Quante volte ci siamo detti “Figuriamoci un pò d’olio di frittura gettato nel lavello della cucina che danno può procurare all’ambiente…”.
Non è così! Azioni del genere insultano il nostro habitat. Sappiamo che 4 kg di olio vegetale esausto inquinano una superficie d’acqua estesa come un campo di calcio (dati Adriatica Oli). Sappiamo che non è biodegradabile e nemmeno organico. Disperso nell’ambiente l’olio si infiltra in pozzi e falde acquifere e se resta a galleggiare sull’acqua riduce l’ossigeno necessario ai pesci e alle alghe (tra l’altro gli oli alimentari sono sottoposti ad ossidazione in cottura ad alte temperature assorbendo sostanze nocive che vengono poi rilasciate).

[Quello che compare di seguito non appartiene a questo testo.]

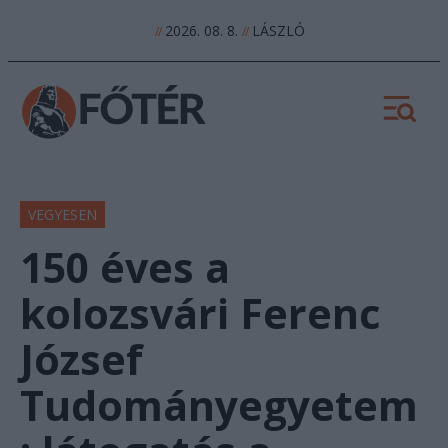
2026. 08. 8.
LÁSZLÓ
//
//
VEGYESEN
150 éves a
kolozsvári Ferenc
József
Tudományegyetem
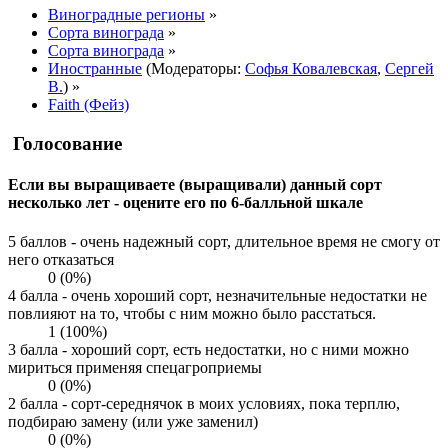
Виноградные регионы
»
Сорта винограда
»
Сорта винограда
»
Иностранные
(Модераторы:
Софья Ковалевская
,
Сергей
В.
) »
Faith (Фейз)
Голосование
Если вы выращиваете (выращивали) данный сорт
несколько лет - оцените его по 6-балльной шкале
5 баллов - очень надежный сорт, длительное время не смогу от
него отказаться
0 (0%)
4 балла - очень хороший сорт, незначительные недостатки не
повлияют на то, чтобы с ним можно было расстаться.
1 (100%)
3 балла - хороший сорт, есть недостатки, но с ними можно
мириться применяя спецагроприемы
0 (0%)
2 балла - сорт-середнячок в моих условиях, пока терплю,
подбираю замену (или уже заменил)
0 (0%)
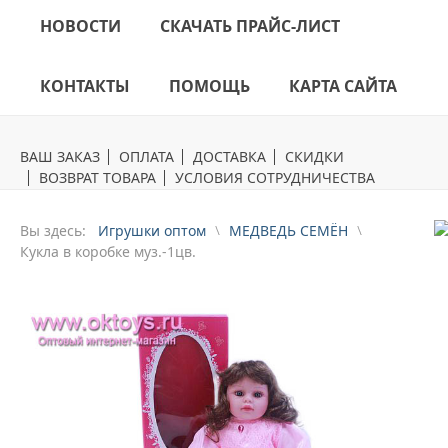
НОВОСТИ
СКАЧАТЬ ПРАЙС-ЛИСТ
КОНТАКТЫ
ПОМОЩЬ
КАРТА САЙТА
ВАШ ЗАКАЗ
ОПЛАТА
ДОСТАВКА
СКИДКИ
ВОЗВРАТ ТОВАРА
УСЛОВИЯ СОТРУДНИЧЕСТВА
Вы здесь:
Игрушки оптом
МЕДВЕДЬ СЕМЁН
Кукла в коробке муз.-1цв.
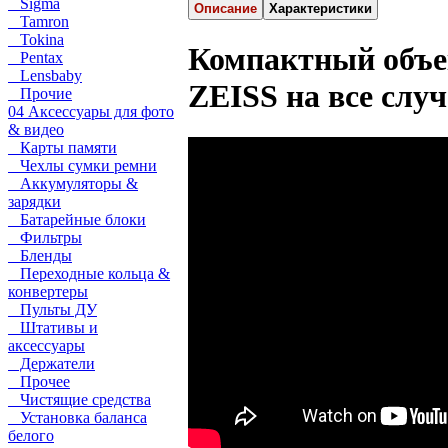
Sigma
Описание
Характеристики
Tamron
Tokina
Компактный объе
Pentax
Lensbaby
ZEISS на все слу
Прочие
04 Аксессуары для фото
& видео
Карты памяти
Чехлы сумки ремни
Аккумуляторы &
зарядки
Батарейные блоки
Фильтры
Бленды
Переходные кольца &
конвертеры
Пульты ДУ
Штативы и
аксессуары
Держатели
Прочее
Чистящие средства
Установка баланса
белого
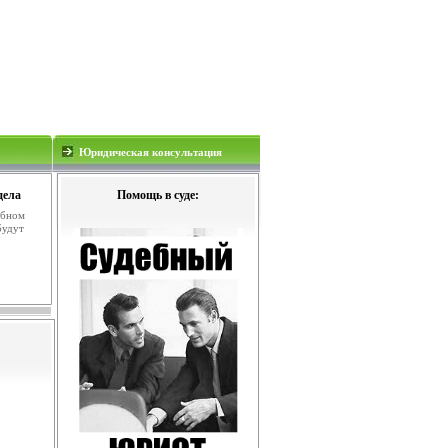
Юридическая консультация
дела
Помощь в суде:
ебном
будут
.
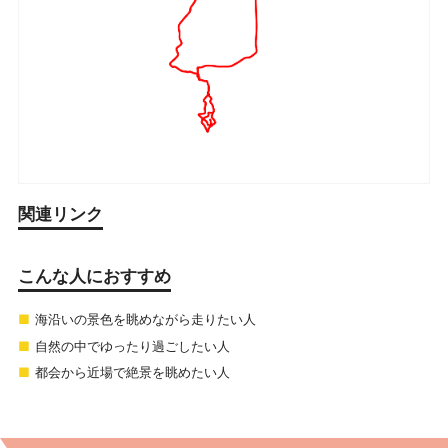
関連リンク
こんな人におすすめ
海沿いの景色を眺めながら走りたい人
自然の中でゆったり過ごしたい人
都会から近場で絶景を眺めたい人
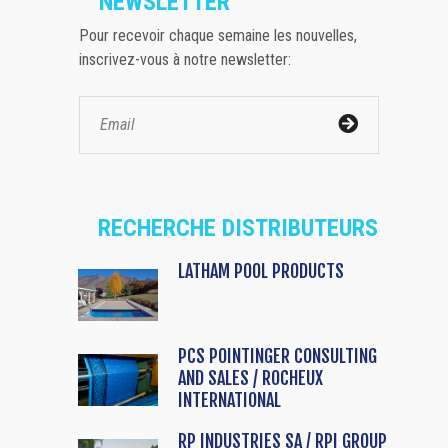
NEWSLETTER
Pour recevoir chaque semaine les nouvelles,
inscrivez-vous à notre newsletter:
RECHERCHE DISTRIBUTEURS
LATHAM POOL PRODUCTS
PCS POINTINGER CONSULTING
AND SALES / ROCHEUX
INTERNATIONAL
RP INDUSTRIES SA / RPI GROUP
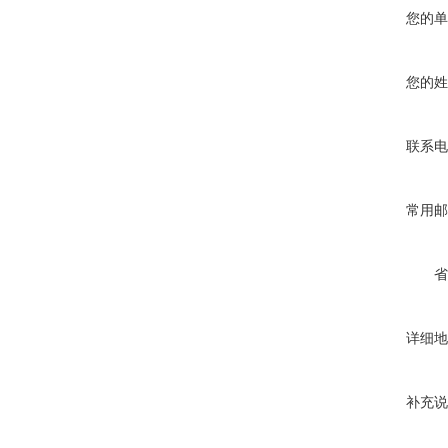
您的单
MD-A8000
MD-A8000
MD-A8000
您的姓
联系电
焊接电流的上升
不需要焊接变压
常用邮
有定电流,定电
省
焊接电流的上升速
详细地
补充说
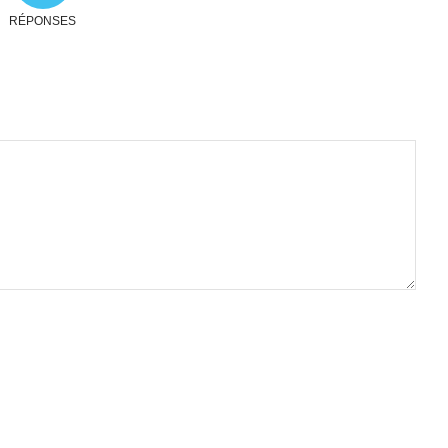
RÉPONSES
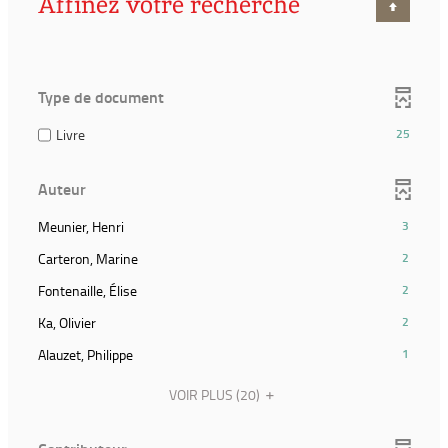
Affinez votre recherche
Type de document
(25
Livre
25
résultats)
(Cocher
Auteur
pour
ajouter
(3
Meunier, Henri
3
le
résultats)
filtre
(2
Carteron, Marine
2
(Cliquer
et
résultats)
pour
(2
Fontenaille, Élise
2
relancer
(Cliquer
ajouter
résultats)
la
pour
(2
Ka, Olivier
2
le
(Cliquer
recherche)
ajouter
résultats)
filtre
pour
(1
Alauzet, Philippe
1
le
(Cliquer
et
ajouter
résultats)
filtre
pour
relancer
le
(Cliquer
VOIR PLUS
(20)
et
ajouter
la
filtre
pour
relancer
le
recherche)
et
ajouter
la
filtre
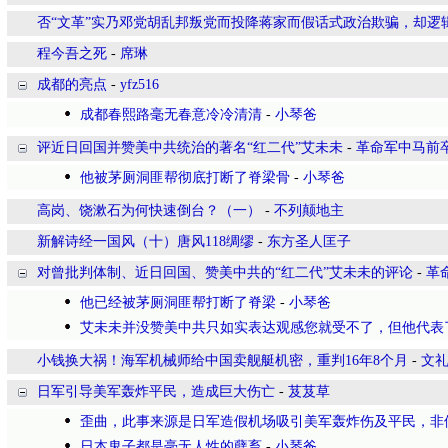
否“文革”实乃邓党胡乱邦叛党而投降蒋家而假话式政治欺骗，却逻
程今吾之死
-
席琳
成都的亮点
-
yfz516
成都春熙路毫无春意冷冷清清
-
小琴爸
评近日回国并赞美中共统治的著名“红二代”艾未未
-
革命军中马前
他被茅厕洞匪帮彻底打断了脊梁骨
-
小琴爸
高岗、饶漱石为何快速倒台？（一）
-
不列颠地主
新解诗经一国风（十）唐风118绸缪
-
东方圣人匡子
对曾批判体制、近日回国、赞美中共的“红二代”艾未未的评论
-
革
他已经被茅厕洞匪帮打断了脊梁
-
小琴爸
艾未未并没赞美中共只如实表达观感您就受不了，但他代表
小钱换大祸！海军机械师给中国卖舰艇机密，重判16年8个月
-
文
日军引导美军轰炸平民，造成巨大伤亡
-
芨芨草
歪曲，此事来源是日军造假机场吸引美军轰炸伤及平民，非
日本鬼子都是毫无人性的孽畜
-
小琴爸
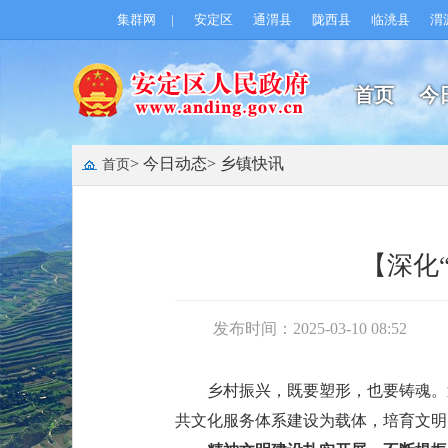
集群网
|
安定区
通渭县
陇西县
临洮县
渭
首页
今
> 今日动态
> 乡镇快讯
首页
【深化
发布时间：2025-03-10 08:52
乡村振兴，既要塑形，也要铸魂。
共文化服务体系建设为载体，培育文明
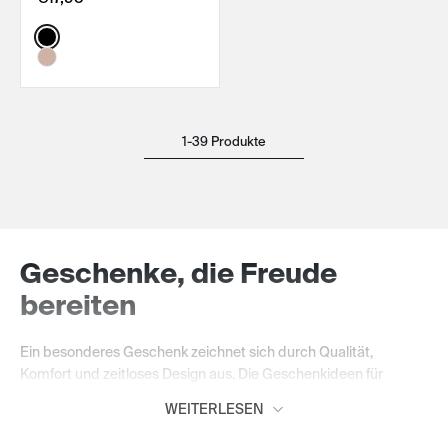
Color:
1-39 Produkte
Geschenke, die Freude
bereiten
Ein besonderes Geschenk zeichnet sich durch Qualität,
Komfort und zeitloses Design aus. Die Geschenkideen für
Damen von HUBER bieten eine vielseitige Auswahl an
WEITERLESEN
hochwertiger Unterwäsche, Nachtwäsche und Loungewear, die
sich angenehm tragen lässt und jeden Tag aufs Neue Freude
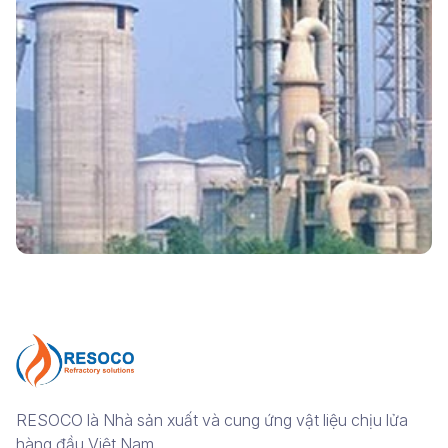
RESOCO là Nhà sản xuất và cung ứng vật liệu chịu lửa
hàng đầu Việt Nam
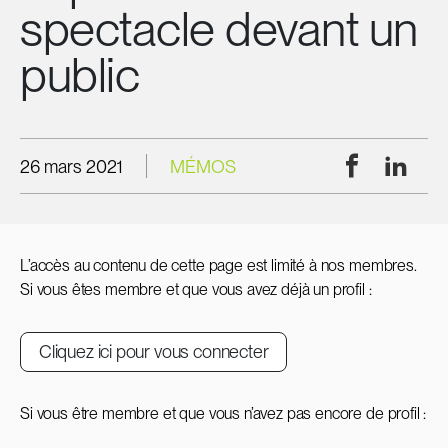
spectacle devant un
public
Facebook
Linke
26 mars 2021
MÉMOS
L’accès au contenu de cette page est limité à nos membres.
Si vous êtes membre et que vous avez déjà un profil :
Cliquez ici pour vous connecter
Si vous être membre et que vous n’avez pas encore de profil :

Non i tutti i comuni è semplice capire come smaltirlo, purtroppo è un dato di fatto. Si possono trovare appositi contenitori posti dalle aziende raccoglitrici autorizzate iscritte al CONOE (Consorzio Obbligatorio Nazionale di raccolta e trattamento oli e grassi vegetali ed animali esausti), in cui conferire trasportando il nostro olio raccolto in cucina all’interno di una bottiglia o un flacone vuoto e lavato di detersivo (qualsiasi o apposito). I recipienti sono posti in modo sparso (talvolta davanti alle scuole) oppure sono presenti nelle isole ecologiche o negli ecocentri.
Grazie alla raccolta differenziata corretta, invece, l’olio di cucina viene recuperato e trasformato in nuovi prodotti come inchiostri, saponi, nuova energia e biodiesel.
Così si spiega chiaramente il concetto di economia circolare: ogni rifiuto smaltito secondo normativa comunale può essere recuperato e trasformato restituendo a quel bene una nuova dignità e una nuova vita.
“Per ogni nostra ecoazione l’ambiente ringrazia con approvazione”.